Activities Leading to a Suspension, Investigation, and Possible Expulsion
A Principal shall suspend a pupil if he or she believes that the pupil has engaged in any of the following activities while at school, at a school-related activity or in other circumstances where engaging in the activity will have an impact on the school climate:
1.(a) possessing a weapon*;
(b) possessing a firearm*;
2. using a weapon to cause or to threaten bodily harm to another person*;
3. (a) committing physical assault on another person that causes bodily harm requiring treatment by a medical practitioner*;
(b) assault/physical intimidation of an employee*;
4. committing sexual assault*;
5. trafficking in weapons or in illegal drugs*;
6. committing robbery*;
7. giving alcohol to a minor**;
8. bullying, if,
(a)the pupil has previously been suspended for engaging in bullying, and
(b)the pupil's continuing presence in the school creates an unacceptable risk to the safety of another person.

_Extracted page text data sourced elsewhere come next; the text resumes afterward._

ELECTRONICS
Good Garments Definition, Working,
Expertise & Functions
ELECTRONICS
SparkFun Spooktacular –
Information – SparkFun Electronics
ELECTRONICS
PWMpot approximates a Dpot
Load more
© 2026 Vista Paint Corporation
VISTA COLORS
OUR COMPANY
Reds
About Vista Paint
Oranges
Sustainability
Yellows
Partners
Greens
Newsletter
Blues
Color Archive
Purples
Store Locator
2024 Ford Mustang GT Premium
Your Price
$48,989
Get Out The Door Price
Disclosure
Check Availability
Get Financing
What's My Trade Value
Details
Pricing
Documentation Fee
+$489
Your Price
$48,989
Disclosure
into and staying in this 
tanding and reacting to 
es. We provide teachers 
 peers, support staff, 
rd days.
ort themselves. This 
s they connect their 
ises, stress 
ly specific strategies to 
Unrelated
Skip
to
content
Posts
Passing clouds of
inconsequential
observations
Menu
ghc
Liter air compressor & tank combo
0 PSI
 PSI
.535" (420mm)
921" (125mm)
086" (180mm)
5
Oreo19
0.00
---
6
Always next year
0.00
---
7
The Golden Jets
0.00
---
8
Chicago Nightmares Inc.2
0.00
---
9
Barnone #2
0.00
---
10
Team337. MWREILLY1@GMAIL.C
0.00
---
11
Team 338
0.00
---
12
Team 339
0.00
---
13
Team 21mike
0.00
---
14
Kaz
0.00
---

9. any activity that is motivated by bias, prejudice or hate based on race, national or ethnic origin, language, colour, religion, sex, age, mental or physical disability, sexual orientation, gender identity, gender expression, or any other similar factor.
10. committing an act of vandalism which can be regarded as particularly egregious, due to factors such as seriously compromising the learning environment, or posing a significant safety risk to others*;
11. any other activity that, under a policy of a board, is an activity for which a Principal must suspend a pupil and conduct an investigation to determine whether to recommend to the board that the pupil be expelled. Other suspendable infractions including but not limited to:
a)hate motivated violence*;
b) gang related violence*;
c) trafficking controlled or intoxicating substances not prescribed or dispensed for medical purposes*;
d)uttering threats or threatening conduct intended to intimidate**;
e) engaging in harassment*;
f) ongoing conduct that is so refractory (persistent) that the student's presence in the school or classroom is considered by the principal to effect a danger or possibility of harm, physical or emotional, to others in the school or to the reputation of the school.
(* require police involvement as outlined in the Police/School Board Protocol
**discretionary police involvement as outlined in the Police/School Board Protocol)
Notice To Parent/Guardian Of Victims
Education Act requires Principals to inform parents/guardians of students who have been harmed as a result of any incident for which suspension or expulsion must be considered. When notifying the parent/guardian of a victim, requires a principal to disclose the following:
- the nature of the incident that resulted in harm to the student;
- the nature of the harm to the student; and
- the steps taken to protect the student's safety, including the nature of any discipline in response to the incident
Principals must not share the name of the aggressor or any other identifying or personal information with the parents of the victim beyond what is listed above.